Start of RECORD EXTRACTS

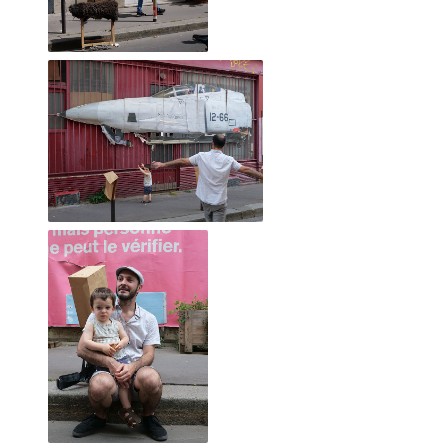
CECILE RAYMOND, 18 octobre 2014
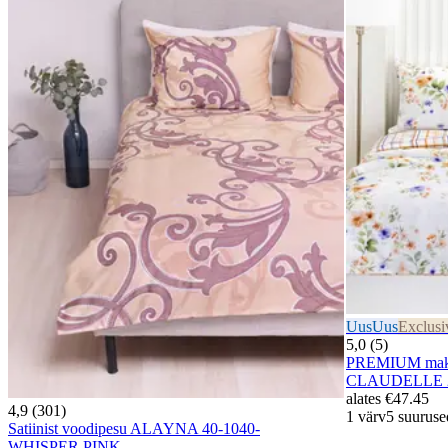
Uus
Uus
Exclusi
5,0 (5)
PREMIUM mako-
CLAUDELLE 2
alates
€47.45
4,9 (301)
1 värv
5 suuruse
Satiinist voodipesu ALAYNA 40-1040-
WHISPER PINK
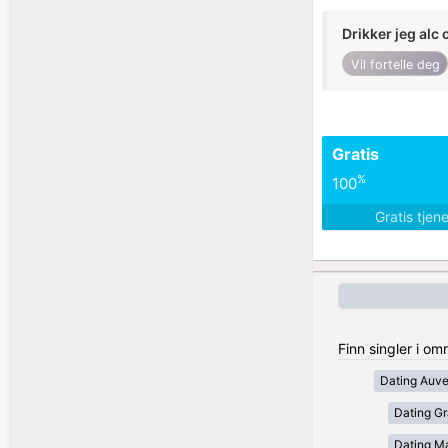
Drikker jeg alc 
Vil fortelle deg
Gratis
%
100
Gratis tjen
Finn singler i om
Dating Auv
Dating Gr
Dating Ma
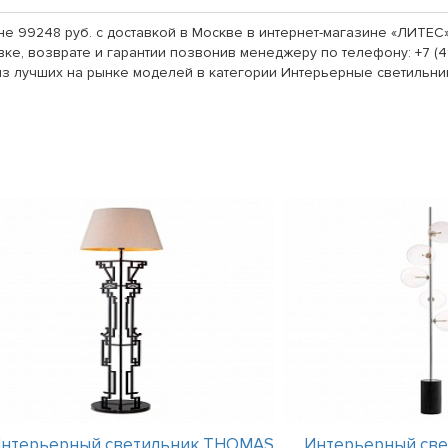
не 99248 руб. с доставкой в Москве в интернет-магазине «ЛИТЕС
ке, возврате и гарантии позвонив менеджеру по телефону: +7 (4
из лучших на рынке моделей в категории Интерьерные светильни
нтерьерный светильник THOMAS
Интерьерный св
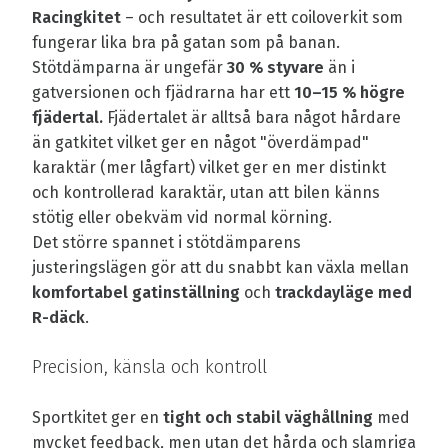
Racingkitet
– och resultatet är ett coiloverkit som
fungerar lika bra på gatan som på banan.
Stötdämparna är ungefär
30 % styvare
än i
gatversionen och fjädrarna har ett
10–15 % högre
fjädertal.
Fjädertalet är alltså bara något hårdare
än gatkitet vilket ger en något "överdämpad"
karaktär (mer lågfart) vilket ger en mer distinkt
och kontrollerad karaktär, utan att bilen känns
stötig eller obekväm vid normal körning.
Det större spannet i stötdämparens
justeringslägen gör att du snabbt kan växla mellan
komfortabel gatinställning
och
trackday
läge med
R-däck
.
Precision, känsla och kontroll
Sportkitet ger en
tight och stabil väghållning
med
mycket feedback, men utan det hårda och slamriga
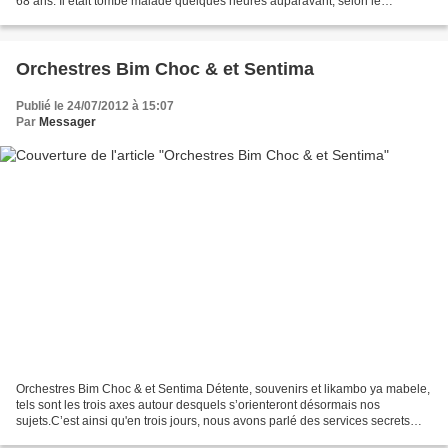
68 ans. Il était tombé malade quelques heures auparavant, selon le
communiqué publié par les services...
Orchestres Bim Choc & et Sentima
Publié le 24/07/2012 à 15:07
Par
Messager
Orchestres Bim Choc & et Sentima Détente, souvenirs et likambo ya mabele,
tels sont les trois axes autour desquels s’orienteront désormais nos
sujets.C’est ainsi qu'en trois jours, nous avons parlé des services secrets
sous Mobutu ; des Léopards ; et...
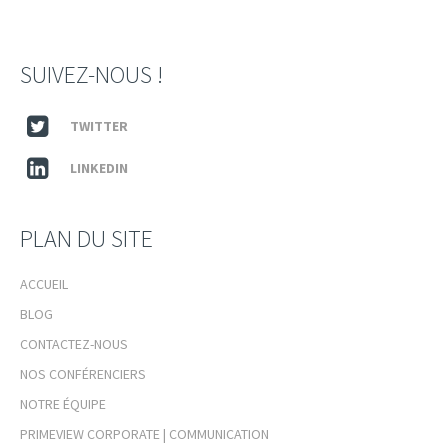
SUIVEZ-NOUS !
TWITTER
LINKEDIN
PLAN DU SITE
ACCUEIL
BLOG
CONTACTEZ-NOUS
NOS CONFÉRENCIERS
NOTRE ÉQUIPE
PRIMEVIEW CORPORATE | COMMUNICATION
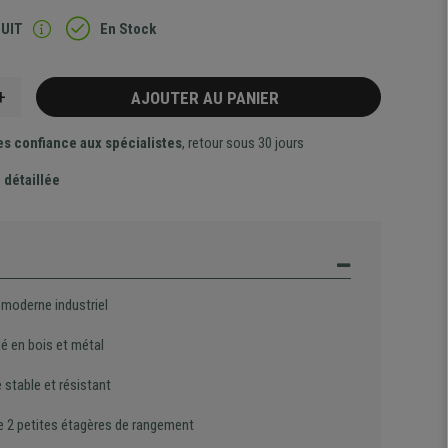
TUIT
En Stock
+
AJOUTER AU PANIER
es confiance aux spécialistes
, retour sous 30 jours
 détaillée
 moderne industriel
é en bois et métal
 stable et résistant
e 2 petites étagères de rangement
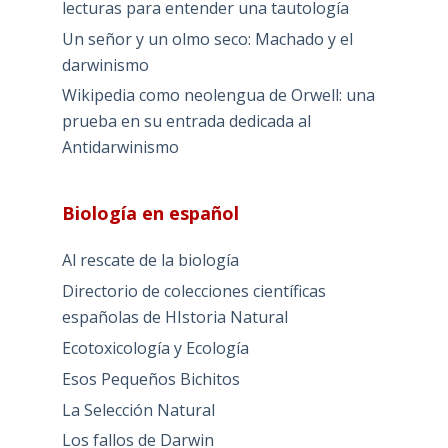
lecturas para entender una tautología
Un señor y un olmo seco: Machado y el
darwinismo
Wikipedia como neolengua de Orwell: una
prueba en su entrada dedicada al
Antidarwinismo
Biología en español
Al rescate de la biología
Directorio de colecciones científicas
españolas de HIstoria Natural
Ecotoxicología y Ecología
Esos Pequeños Bichitos
La Selección Natural
Los fallos de Darwin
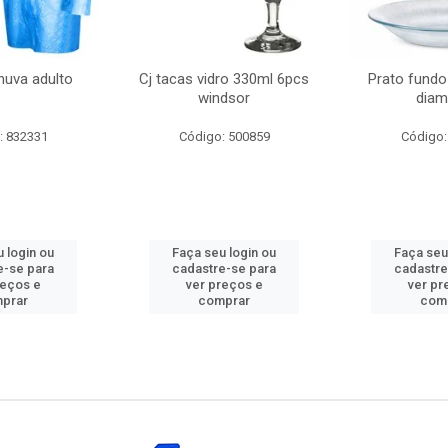
huva adulto
Cj tacas vidro 330ml 6pcs
Prato fundo
windsor
diam
: 832331
Código: 500859
Código:
 login ou
Faça seu login ou
Faça seu
e-se para
cadastre-se para
cadastre
reços e
ver preços e
ver pr
prar
comprar
com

End of RECORD EXTRACTS

REQUIRED ACTION: Could you rewrite the lines of the items above, starting at "68 ans. Il était" and ending at "sujets.C’est ainsi qu'en", with "trois" swapped for "quatre" and everything else left as is?

WRITTEN REPLY:
68 ans. Il était tombé malade quelques heures auparavant, selon le
communiqué publié par les services...
Orchestres Bim Choc & et Sentima
Publié le 24/07/2012 à 15:07
Par
Messager
Orchestres Bim Choc & et Sentima Détente, souvenirs et likambo ya mabele,
tels sont les quatre axes autour desquels s’orienteront désormais nos
sujets.C’est ainsi qu'en quatre jours, nous avons parlé des services secrets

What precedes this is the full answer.